§ Things to do
1 – In the Maiden Goddess passage, during which phase of the moon should the beginning spell be performed?
2 – Carry the Maiden Goddess passage forward from its final line, extending the beginning spell.

§ Page excerpt
The Maiden has little to do with
the God; not that she is looked upon as a physical virgin, but that she
is especially the Goddess of the unmarried, uncommitted young woman who
belongs to herself alone, and who is not concerned with the relation-
ships between the sexes except in terms of their fruit, the birth of children.
She is the Wild Maiden, the Huntress, the free young Goddess who roams
the woods untrammeled, and who is quick to punish any infringement upon
her privacy (think of Actaeon). Her image is pre-eminent among Dianic
Witches, because she is Diana, Lady of the Wild Things, Lady of the Woods,
Lady of midnight noonlight chase through bracken and fern---not a comfortable
sit-by-the-fire Goddess of home and hearth. So many people, men especially,
are afraid of her; she bears sharp weapons and does not hesitate to use
them.
But to those, male and female
alike, who will regard and value her for what she is, not fear her for
what she is not, she is warm and kind. To those who have the courage to
keep their own independence, to renew their own spiritual virginity periodically
as she must, she brings courage and the will to begin again, to keep on
planting seeds even when the harvest will be realized by others yet unborn,
The Maiden is the Lady of Potentialities, the Lady of the Future, which
can only come to pass if we make it so.
A BEGINNING SPELL
(to be done on a waxing moon)
You will need: seeds, potting
soil, flats or egg-cartons, a silver coin (a dime will do), water, salt,
incense, wine, oil (a Lunar oil such as jasmine or eucalyptus).
Before you begin:prepare your
seeds by folding them in a wet paper towel so they will sprout; mix your
potting soil with water in a plastic bag so it is nice and moist.
Place your sprouted seeds, still
in their paper towel, and your dime on a plate. Purify the plate, the
flats and the bag of soil with salt and water, taking care not to get
any on the soil or the seeds: charge with incense. Take the dime and anoint
with wine, saying "I dedicate thee to the Lady's service. May thou increase."

§ Data excerpt
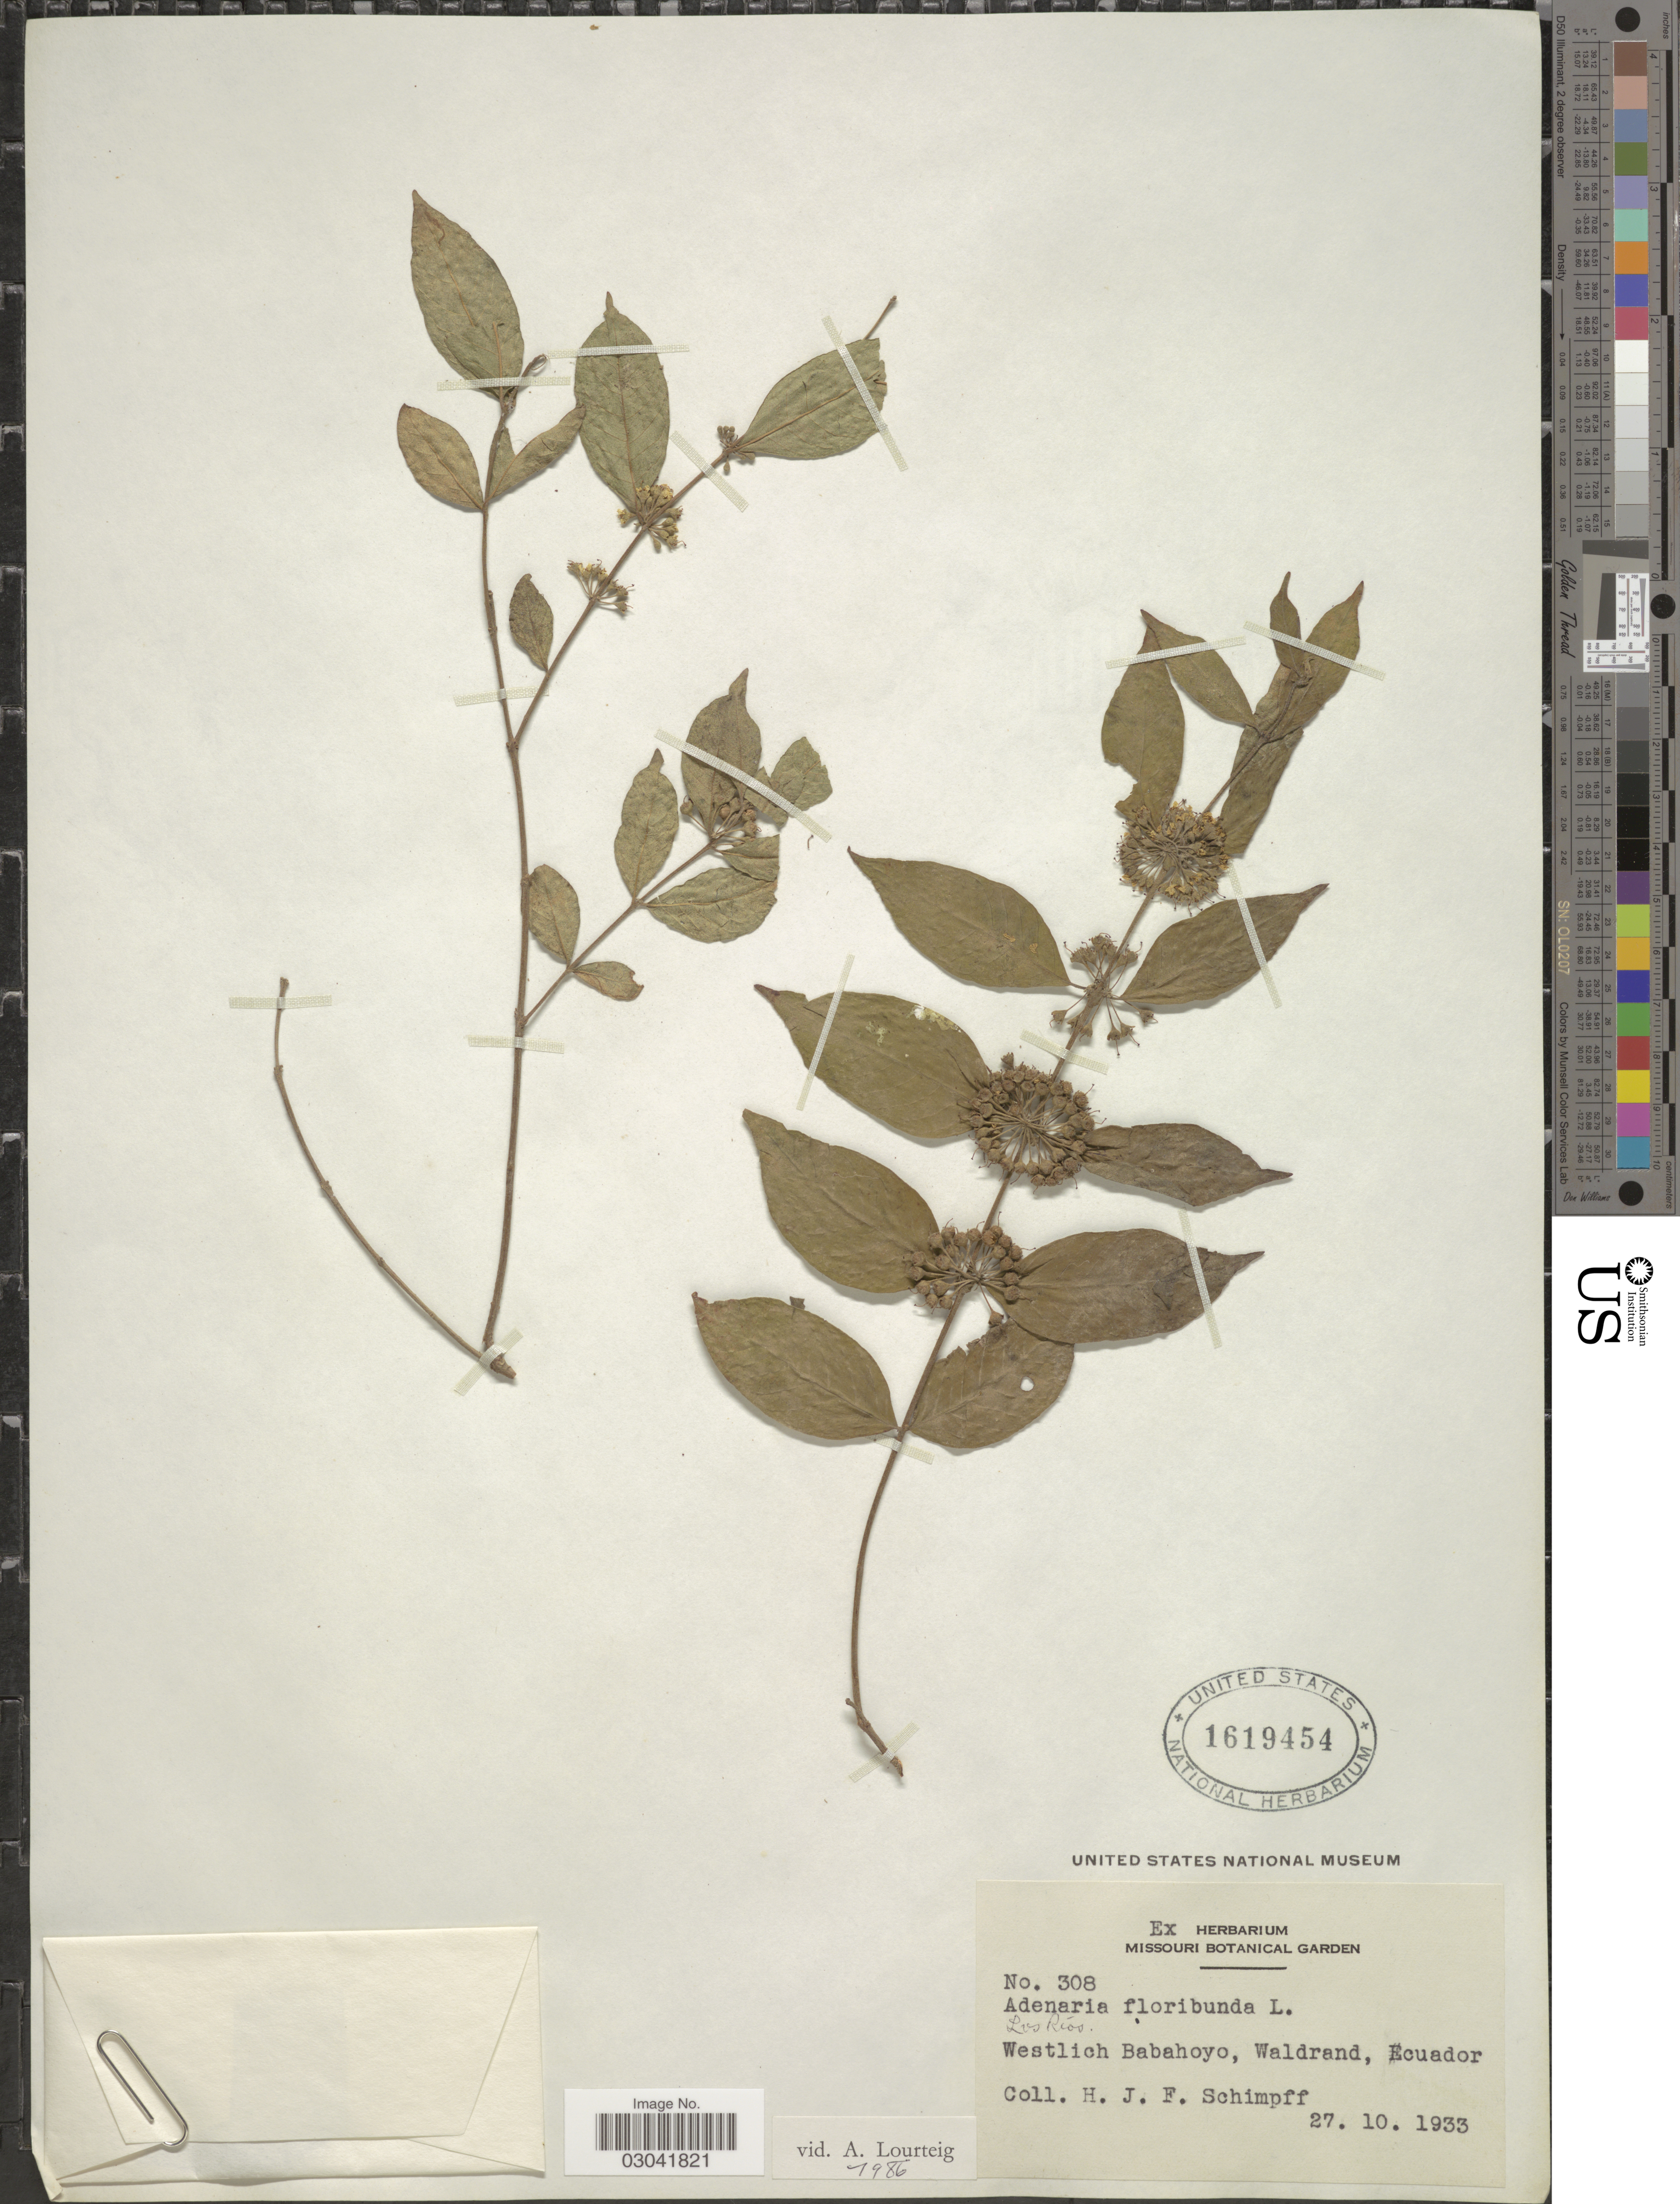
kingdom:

§ Task results
1 – During a waxing moon.

2 –
Anoint with oil, saying, "As these plants grow, may thou grow, and may
I grow." Wipe the excess oil and wine off the coin and place it in the
soil in your flat. Cover it over, poke holes in the soil and plant the
seeds, saying "May my wealth increase, my health increase, and my service
to the Lady increase. As I do will, so mote it be." Pat the soil down
over the seeds and give them a drink of fresh water, whispering to them
just what it is that you want to grow in your life.
When the seedlings show two permanent
leaves, it is time to transplant them to a larger pot. This should be
done on a waxing moon also. Take the pots outside to a sheltered spot
to harden-off before you transplant them into the ground. Be sure to transplant
the dime when you transplant the plants.
One appropriate plant to do this
spell with is flax--by the time it is ready to harvest you should be ready
to begin making your cords in preparation for initiation or elevation
to the next degree. Be sure to talk to your plants, inspect them regularly
for insect damage, water them, and put your personal energy into them.
Blessed be!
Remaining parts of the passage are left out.